INFORMATION SHOWN:
——————————
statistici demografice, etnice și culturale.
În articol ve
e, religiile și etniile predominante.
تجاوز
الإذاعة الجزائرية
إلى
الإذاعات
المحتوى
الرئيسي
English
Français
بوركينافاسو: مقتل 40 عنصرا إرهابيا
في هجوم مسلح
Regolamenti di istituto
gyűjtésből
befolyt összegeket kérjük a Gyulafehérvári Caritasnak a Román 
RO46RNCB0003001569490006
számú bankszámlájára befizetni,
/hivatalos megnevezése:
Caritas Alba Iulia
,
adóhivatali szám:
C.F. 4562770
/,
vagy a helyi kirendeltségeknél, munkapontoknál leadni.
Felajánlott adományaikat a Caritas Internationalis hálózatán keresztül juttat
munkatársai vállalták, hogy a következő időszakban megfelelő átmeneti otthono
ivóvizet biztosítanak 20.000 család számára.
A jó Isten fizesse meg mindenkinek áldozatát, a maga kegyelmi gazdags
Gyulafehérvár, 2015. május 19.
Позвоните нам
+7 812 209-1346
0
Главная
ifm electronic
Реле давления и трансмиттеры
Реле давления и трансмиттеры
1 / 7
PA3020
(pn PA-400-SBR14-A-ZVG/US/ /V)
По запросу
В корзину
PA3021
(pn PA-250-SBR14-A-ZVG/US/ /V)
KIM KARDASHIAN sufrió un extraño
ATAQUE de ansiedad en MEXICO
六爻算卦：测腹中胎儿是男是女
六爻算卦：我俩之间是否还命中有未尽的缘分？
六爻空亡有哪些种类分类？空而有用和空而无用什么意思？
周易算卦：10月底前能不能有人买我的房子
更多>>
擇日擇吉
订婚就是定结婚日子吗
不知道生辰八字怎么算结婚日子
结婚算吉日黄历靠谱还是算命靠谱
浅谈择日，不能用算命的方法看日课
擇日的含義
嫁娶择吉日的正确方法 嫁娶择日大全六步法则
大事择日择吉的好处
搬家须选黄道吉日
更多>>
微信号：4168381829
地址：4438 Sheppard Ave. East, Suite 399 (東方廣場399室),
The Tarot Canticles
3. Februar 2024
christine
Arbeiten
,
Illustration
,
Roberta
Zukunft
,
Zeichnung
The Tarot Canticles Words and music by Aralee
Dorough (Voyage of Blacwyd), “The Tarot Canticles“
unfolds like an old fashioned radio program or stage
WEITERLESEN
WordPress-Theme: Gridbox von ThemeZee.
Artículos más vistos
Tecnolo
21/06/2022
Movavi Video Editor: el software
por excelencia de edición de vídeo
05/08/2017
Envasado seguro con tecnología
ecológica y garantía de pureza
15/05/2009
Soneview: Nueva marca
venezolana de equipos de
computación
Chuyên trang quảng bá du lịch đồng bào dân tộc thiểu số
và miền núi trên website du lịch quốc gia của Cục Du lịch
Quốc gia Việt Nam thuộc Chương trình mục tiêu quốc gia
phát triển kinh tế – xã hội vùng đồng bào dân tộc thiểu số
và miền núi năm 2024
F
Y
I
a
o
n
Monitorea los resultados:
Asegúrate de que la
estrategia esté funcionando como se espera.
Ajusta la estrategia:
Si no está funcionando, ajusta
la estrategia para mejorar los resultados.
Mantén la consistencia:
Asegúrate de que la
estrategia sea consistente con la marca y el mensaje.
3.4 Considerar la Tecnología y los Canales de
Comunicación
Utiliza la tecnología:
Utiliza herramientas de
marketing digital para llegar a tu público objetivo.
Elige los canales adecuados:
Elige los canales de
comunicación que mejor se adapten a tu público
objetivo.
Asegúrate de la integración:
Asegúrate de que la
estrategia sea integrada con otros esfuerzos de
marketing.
——————————
BRIEF:
The lines to return are those in the material above that hold "marketing".

WRITTEN SOLUTION:
marketing digital para llegar a tu público objetivo.
marketing.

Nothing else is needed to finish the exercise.